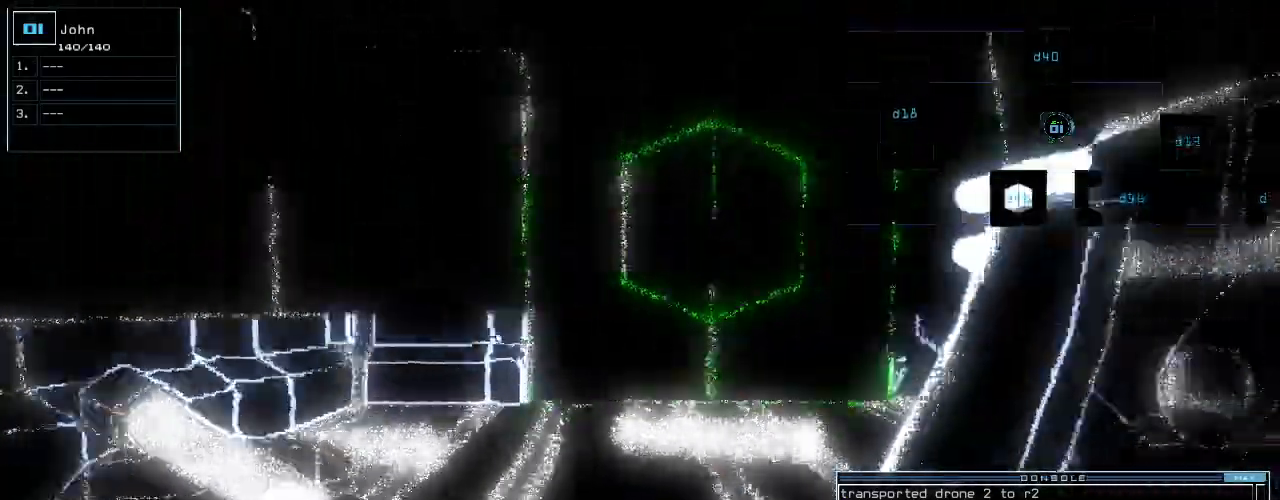
{"keys": ["up"], "events": [[340, "right", "down"], [380, "right", "up"]]}
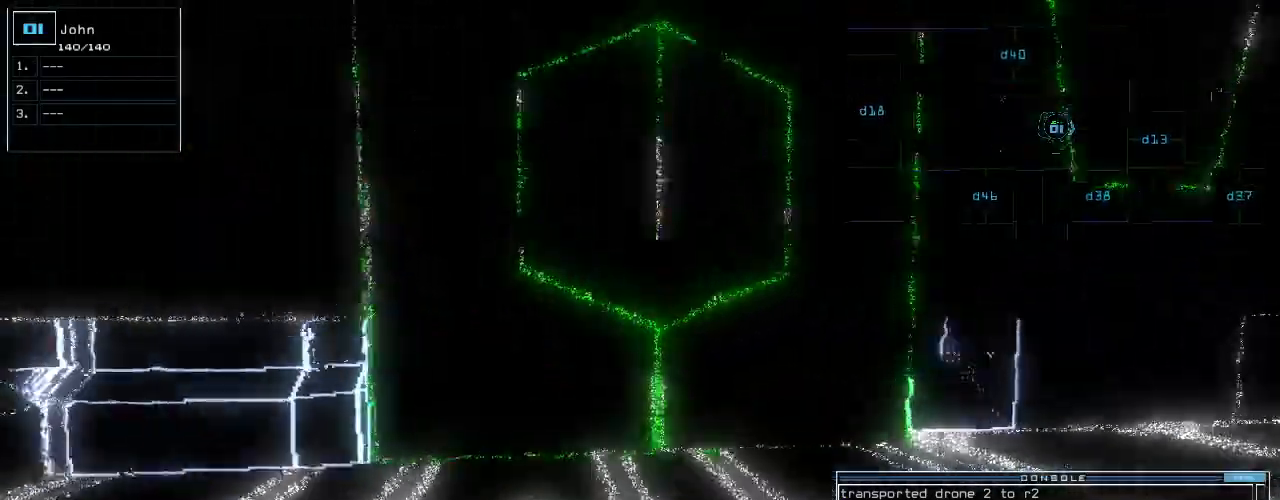
{"keys": ["up"]}
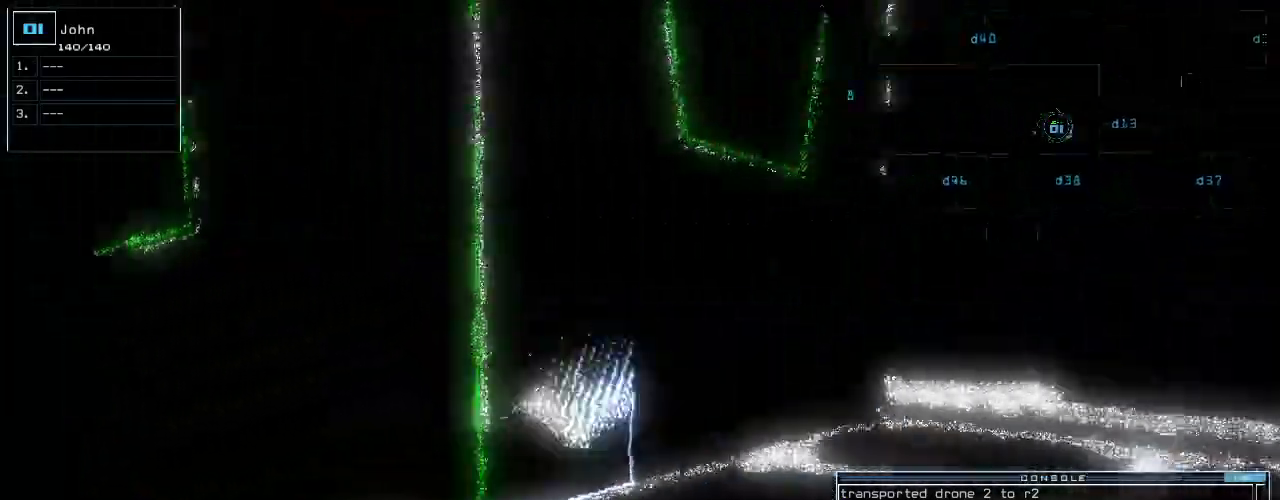
{"keys": ["up"], "events": [[80, "right", "down"], [240, "right", "up"]]}
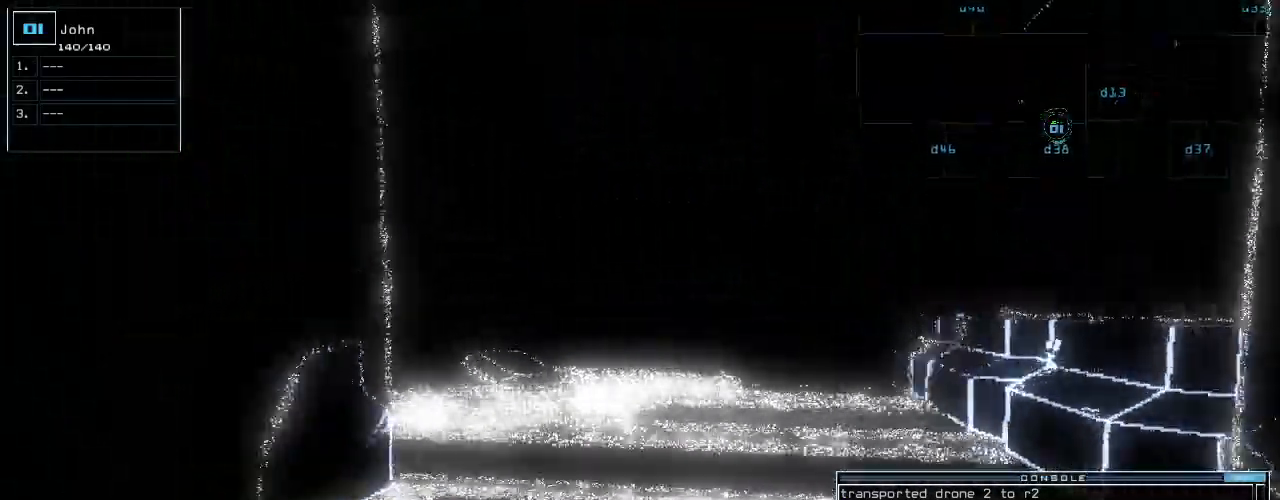
{"keys": ["up"]}
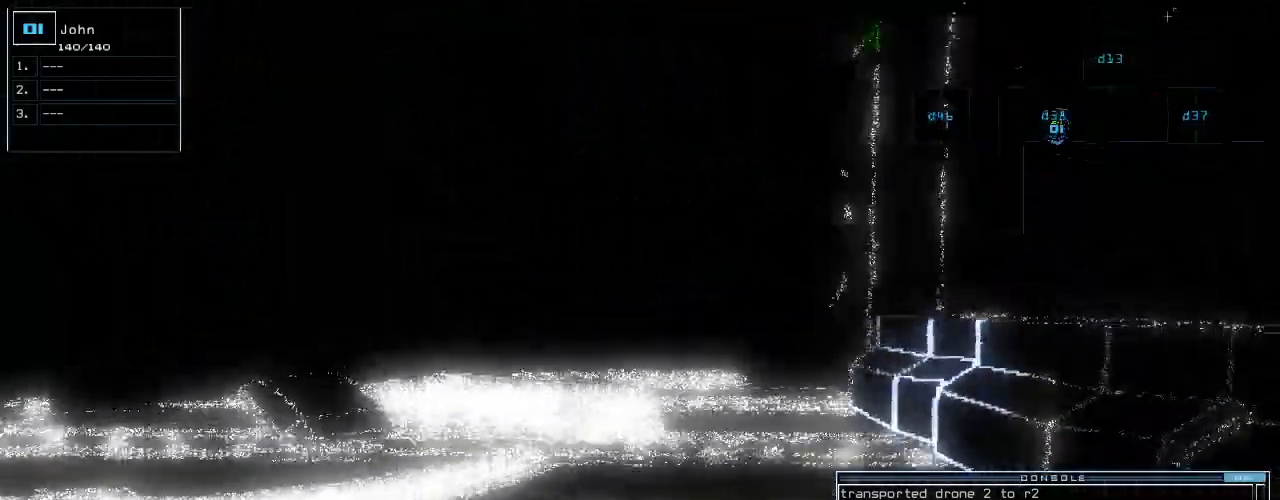
{"keys": ["up"]}
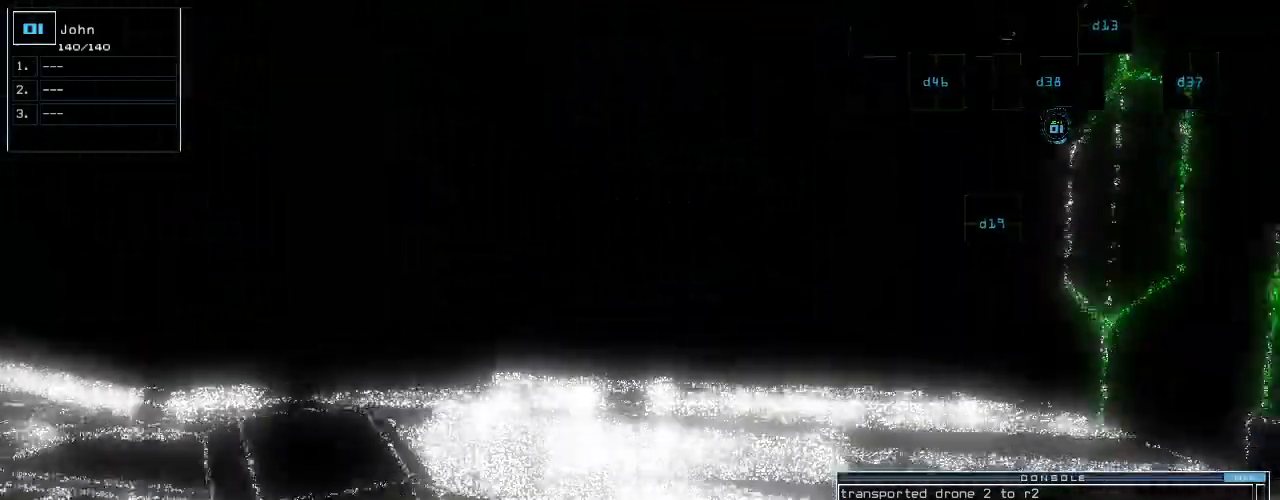
{"keys": ["up"], "events": [[320, "left", "down"], [360, "left", "up"]]}
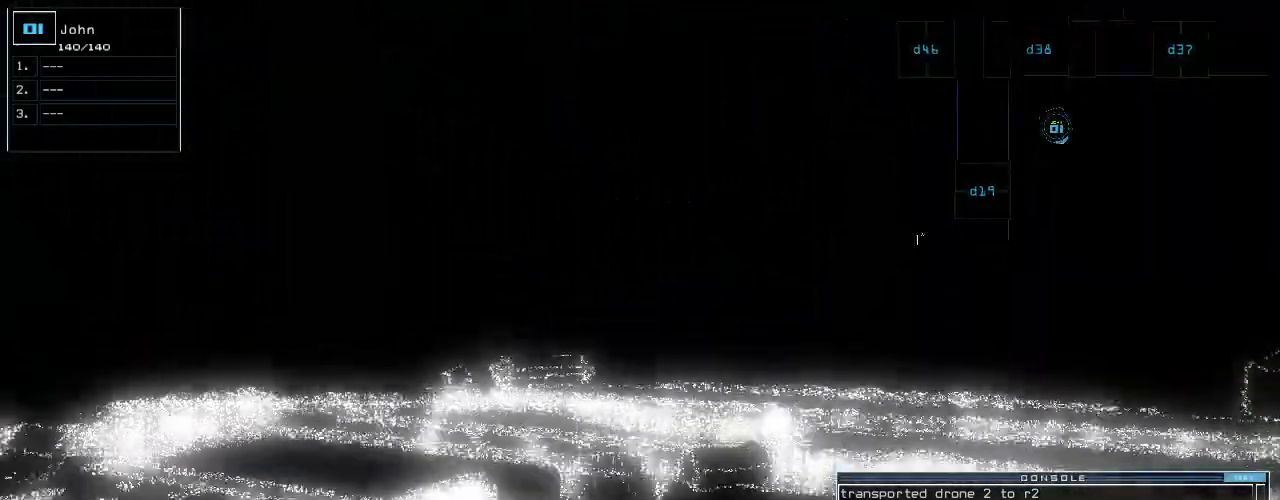
{"keys": ["up"], "events": []}
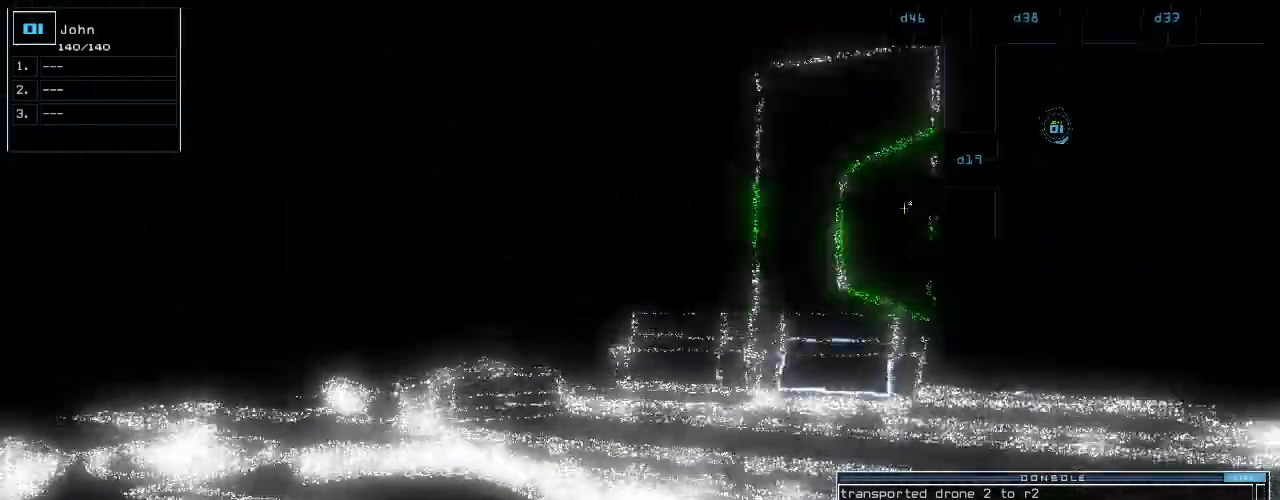
{"keys": ["up"]}
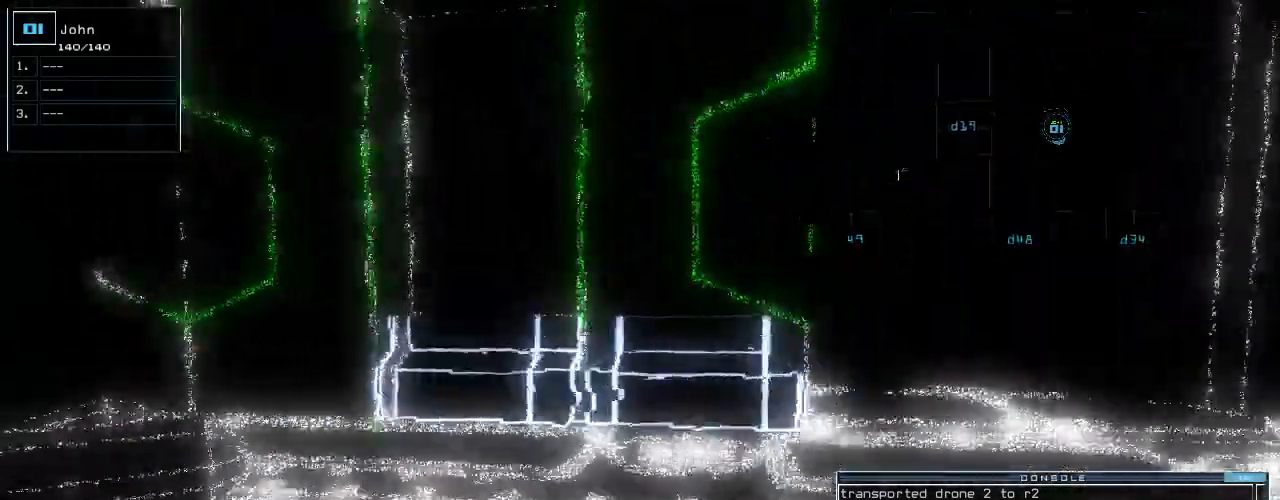
{"keys": ["up"], "events": [[140, "right", "down"], [440, "right", "up"]]}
● ● ● ●
** Exercise objective **
Omitting the pictures, write out the material above exactly as it stands.

** Answer space **
{"keys": ["up"], "events": [[340, "right", "down"], [380, "right", "up"]]}
{"keys": ["up"]}
{"keys": ["up"], "events": [[80, "right", "down"], [240, "right", "up"]]}
{"keys": ["up"]}
{"keys": ["up"]}
{"keys": ["up"], "events": [[320, "left", "down"], [360, "left", "up"]]}
{"keys": ["up"], "events": []}
{"keys": ["up"]}
{"keys": ["up"], "events": [[140, "right", "down"], [440, "right", "up"]]}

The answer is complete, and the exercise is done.